Structures de tours 1967
L’œuvre Structures de tours est formée d’un groupe de piliers en béton constitués de blocs trapus empilés verticalement, laissant voir des intervalles encastrés et comportant quelques petites saillies symétriques sur certains des blocs. Elle s’inscrit dans le prolongement des toiles de la série Block (Bloc) de Nakamura, qui remontent au début des années 1950, dont Block Structure (Structure de blocs), 1956, est un exemple caractéristique, et fait également partie d’une série de sculptures empilées entreprise vers le milieu des années 1950. Structures de tours est l’une des dernières sculptures de ce type réalisées par l’artiste.
À propos de sa sculpture, Nakamura ne donne qu’une seule entrevue, en 1967. Dans un très rare moment où il parle d’une œuvre spécifique, il dit à propos de Structures de tours :
Ma préoccupation dans la sculpture, comme dans ma peinture structurelle, est la particule atomique qui est en mouvement perpétuel dans l’espace. Là où la perfection non naturelle est statique, l’imperfection naturelle implique le mouvement. Mes structures de tours sont imparfaites. Leurs surfaces en béton naturel conservent les imperfections (et donc le mouvement) du matériau lui-même, que détruirait le polissage. Elles se déplacent dans l’espace au rythme d’une légère asymétrie, comme un déplacement constant et subtil des bandes ou des blocs qui les composent. Ces formes géométriques simples, dépourvues de toute décoration « d’époque », sont toujours intemporelles par essence. Si, pour moi, ces structures semblent projeter notre époque vers l’avenir dans un environnement de tours superposées, pour d’autres, elles peuvent évoquer les reliques d’un passé ancien. Dans un cas comme dans l’autre, il est évident que je travaille avec des échos structurels architecturaux. Depuis 1958, j’alterne des formes angulaires ouvertes avec des constructions en bloc : même en peinture, j’utilise un trait en forme de bloc. Et même si je travaille « petit », j’essaie d’atteindre, par des proportions correctes, une maîtrise architecturale de l’espace.

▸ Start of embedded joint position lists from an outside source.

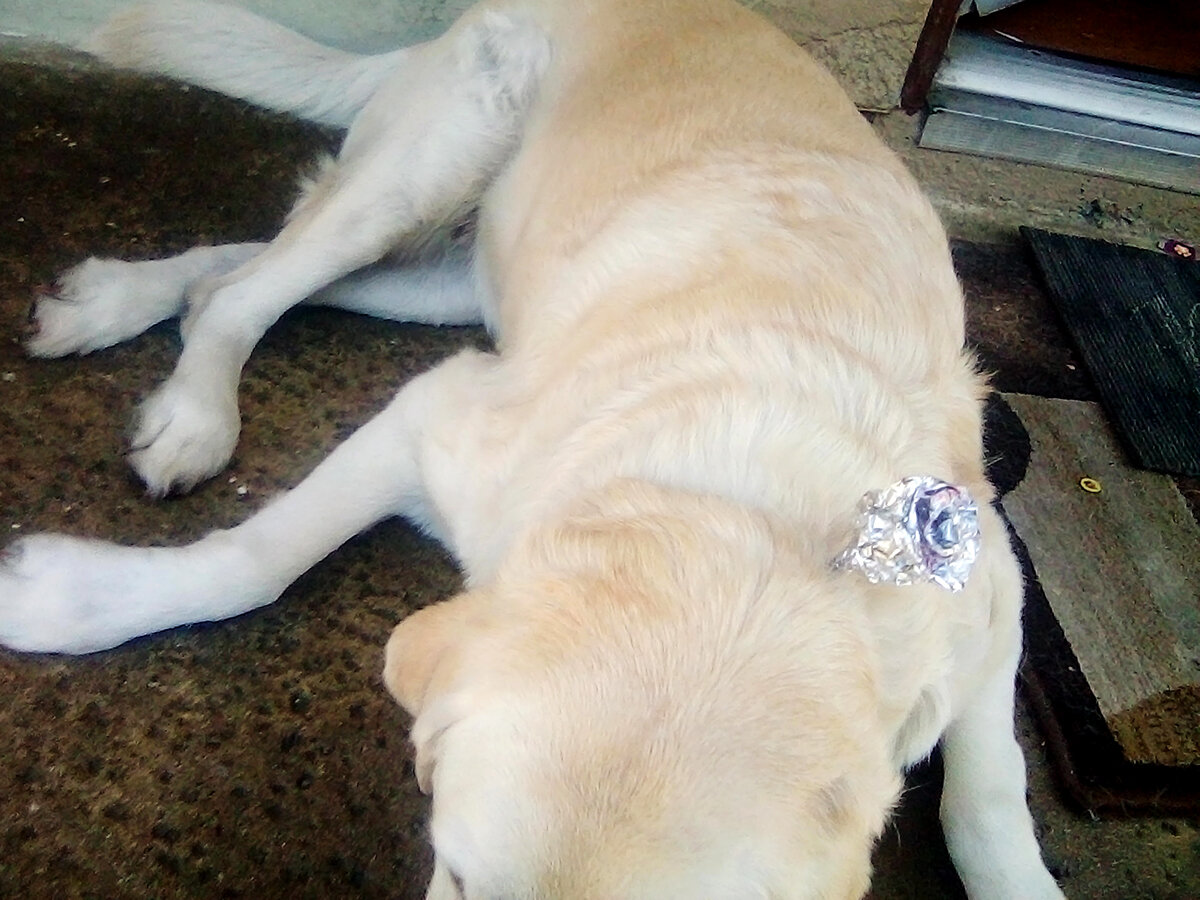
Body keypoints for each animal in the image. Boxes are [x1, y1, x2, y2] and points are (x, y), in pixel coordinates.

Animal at [2, 0, 1070, 897]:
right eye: (457, 875)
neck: (760, 530)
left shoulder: (991, 586)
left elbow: (988, 792)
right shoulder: (433, 417)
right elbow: (249, 563)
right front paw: (62, 599)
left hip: (451, 281)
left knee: (235, 273)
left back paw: (113, 300)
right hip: (427, 175)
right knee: (248, 291)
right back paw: (187, 404)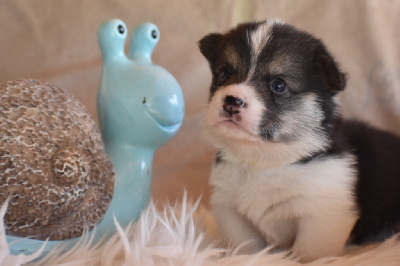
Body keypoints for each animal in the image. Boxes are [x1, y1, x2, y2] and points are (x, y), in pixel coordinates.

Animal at [200, 19, 400, 260]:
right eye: (223, 73)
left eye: (278, 84)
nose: (231, 100)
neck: (263, 158)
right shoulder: (228, 208)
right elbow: (245, 246)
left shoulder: (323, 214)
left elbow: (308, 253)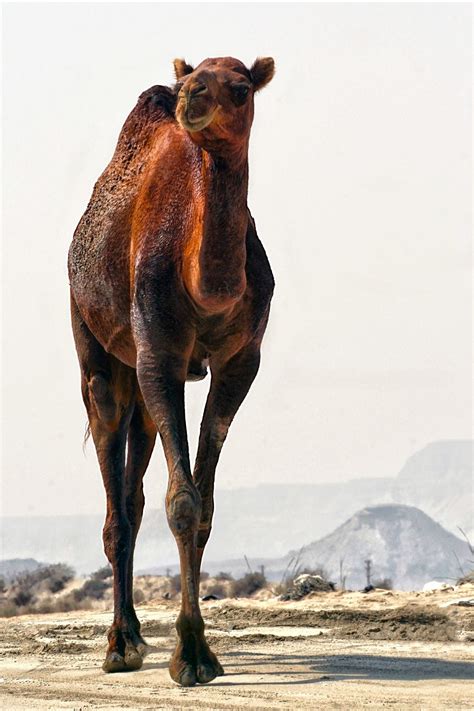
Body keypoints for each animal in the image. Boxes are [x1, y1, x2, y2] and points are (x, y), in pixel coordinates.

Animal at [68, 56, 275, 687]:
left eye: (241, 86)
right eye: (191, 79)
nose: (192, 97)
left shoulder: (241, 361)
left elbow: (201, 507)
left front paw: (200, 650)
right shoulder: (160, 352)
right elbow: (181, 502)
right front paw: (190, 655)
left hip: (139, 377)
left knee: (133, 491)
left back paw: (134, 635)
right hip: (96, 348)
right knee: (115, 494)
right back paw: (119, 644)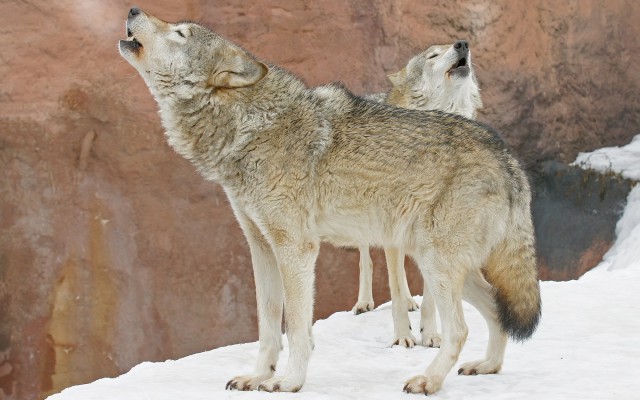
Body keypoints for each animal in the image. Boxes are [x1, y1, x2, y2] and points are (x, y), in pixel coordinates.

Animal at [356, 40, 484, 350]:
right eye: (432, 56)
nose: (462, 43)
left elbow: (430, 297)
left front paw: (432, 334)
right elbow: (392, 285)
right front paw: (403, 335)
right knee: (367, 260)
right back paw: (364, 302)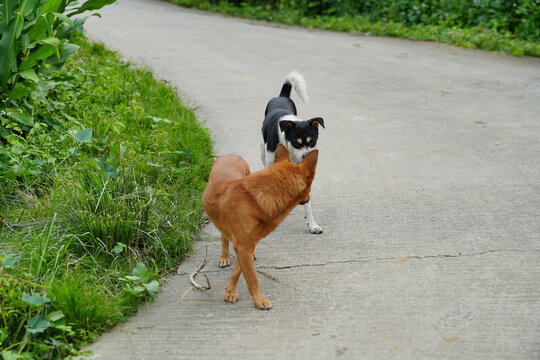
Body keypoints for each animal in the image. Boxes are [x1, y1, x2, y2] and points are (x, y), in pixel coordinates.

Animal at [205, 143, 318, 310]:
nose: (308, 199)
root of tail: (231, 155)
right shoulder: (243, 246)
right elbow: (252, 278)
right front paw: (259, 301)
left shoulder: (246, 246)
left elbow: (238, 271)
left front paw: (230, 292)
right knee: (224, 237)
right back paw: (224, 256)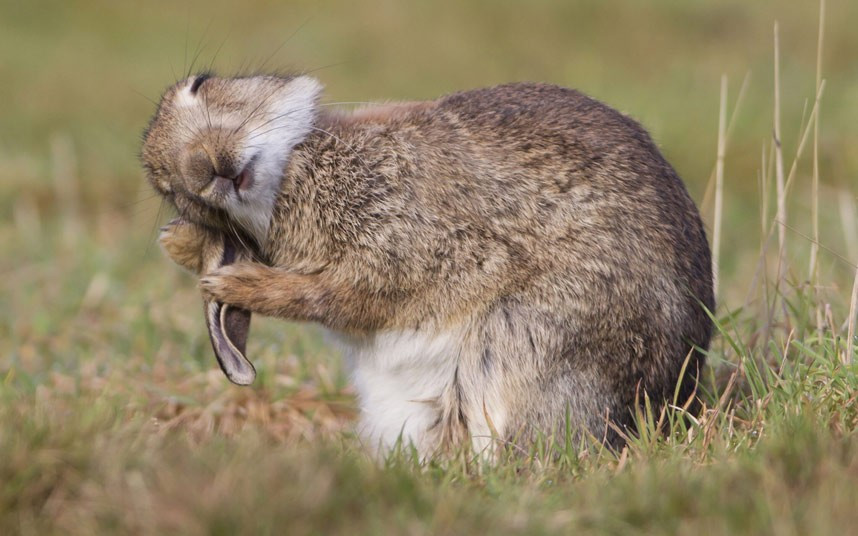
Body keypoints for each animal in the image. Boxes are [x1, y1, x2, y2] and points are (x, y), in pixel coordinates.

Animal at [143, 73, 714, 457]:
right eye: (167, 188)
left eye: (202, 83)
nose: (200, 168)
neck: (291, 176)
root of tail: (669, 396)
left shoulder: (417, 249)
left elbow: (340, 297)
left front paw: (232, 283)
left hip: (528, 344)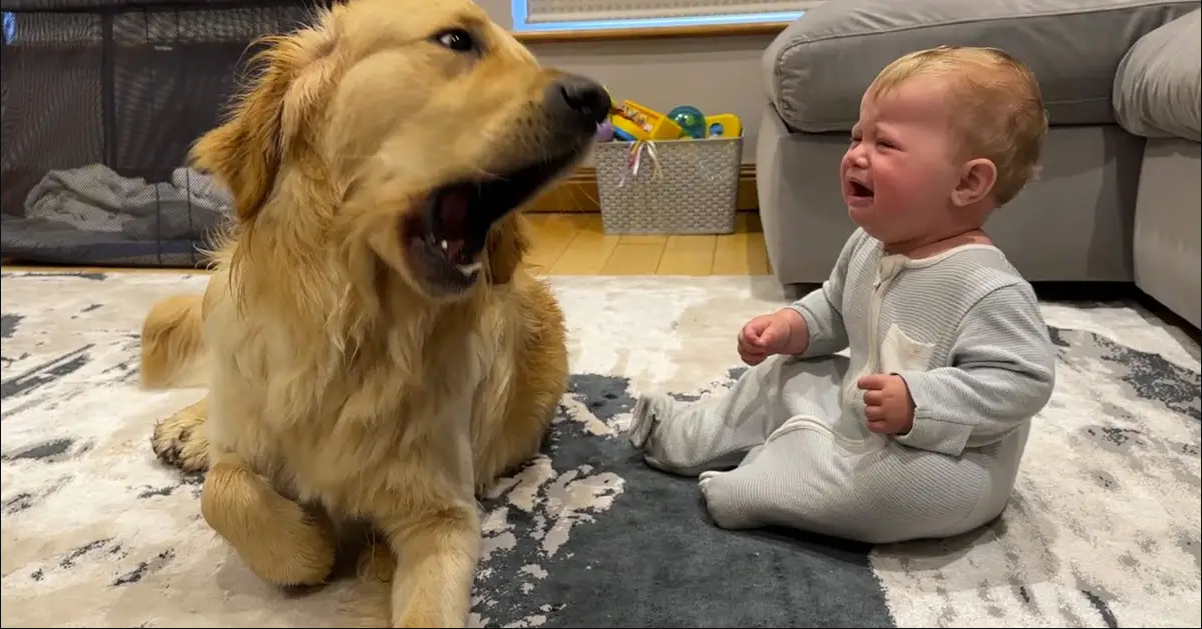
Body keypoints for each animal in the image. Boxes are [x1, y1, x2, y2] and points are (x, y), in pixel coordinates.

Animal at [140, 0, 610, 625]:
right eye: (457, 40)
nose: (597, 99)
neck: (353, 330)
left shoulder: (443, 515)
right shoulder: (253, 433)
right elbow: (225, 488)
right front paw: (307, 547)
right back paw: (189, 429)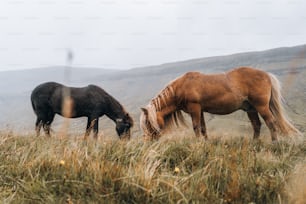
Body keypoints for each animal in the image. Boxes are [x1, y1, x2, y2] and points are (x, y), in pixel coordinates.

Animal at [140, 67, 300, 140]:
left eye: (148, 122)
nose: (148, 141)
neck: (182, 86)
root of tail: (267, 75)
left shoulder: (194, 108)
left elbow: (196, 127)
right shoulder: (200, 110)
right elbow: (203, 128)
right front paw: (205, 143)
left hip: (261, 107)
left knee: (271, 123)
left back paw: (275, 143)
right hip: (251, 109)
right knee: (257, 125)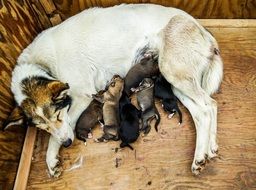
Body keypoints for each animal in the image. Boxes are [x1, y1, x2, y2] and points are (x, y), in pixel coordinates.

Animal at [5, 3, 223, 177]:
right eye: (42, 128)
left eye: (58, 116)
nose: (67, 143)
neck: (41, 65)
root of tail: (200, 27)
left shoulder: (81, 97)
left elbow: (56, 136)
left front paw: (51, 159)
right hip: (176, 83)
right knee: (202, 113)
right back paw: (206, 152)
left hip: (173, 72)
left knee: (209, 106)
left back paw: (201, 156)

Avec son habituelle concision, Nakamura propose ici des lectures multiples et complémentaires de l’œuvre Structures de tours.
Cette sculpture fait peut-être référence aux piles nucléaires, la plus célèbre étant celle qui a été construite à Chicago en 1942 et qui a généré, le 2 décembre de la même année, la première réaction en chaîne auto-entretenue d’origine humaine nécessaire à la production d’énergie nucléaire. Nakamura réalise cette sculpture en 1967, année du vingt-cinquième anniversaire de l’essai. Il connaît probablement la sculpture Nuclear Energy (Énergie nucléaire), 1964-1966, d’Henry Moore, qui a été installée sur le site en guise de commémoration et dont un modèle est conservé à Hiroshima. Structures de tours a également une qualité étrangement surréaliste qui rappelle les paysages urbains dévastés d’Hiroshima et de Nagasaki, où seules quelques structures sont restées debout après les explosions atomiques d’août 1945.
Les surfaces des sculptures de Nakamura sont intentionnellement imparfaites et peu polies, peut-être inspirées par l’idée néo-platonicienne que le monde physique est le reflet imparfait d’un monde aux formes idéales. Jerrold Morris, le marchand de Nakamura, déclare en 1965 que l’art de son client « continue la quête entamée par les philosophes grecs à la poursuite du terrain mouvant entre l’esprit et la matière ». Son art peut également incarner l’esthétique japonaise de l’impermanence et de l’imperfection, rendue célèbre par le romancier Jun’ichirō Tanizaki dans son essai Éloge de l’ombre, 1933. Comme en fin de compte, toutes ces lectures se rapportent à la condition humaine, il est peu probable que la qualité anthropomorphique de ces tours ait échappée à Nakamura.
Peut-être Nakamura devient-il de plus en plus conscient du passage du temps et adoucit-il sa position critique sur la nature humaine. Peut-être accepte-t-il dorénavant les imperfections humaines comme une étape nécessaire dans la recherche de la perfection – la connexion humaine à l’universel – une idée qu’il exprime en peignant à la main les chiffres et leurs grilles dans la série Number Structure (Structure numérique).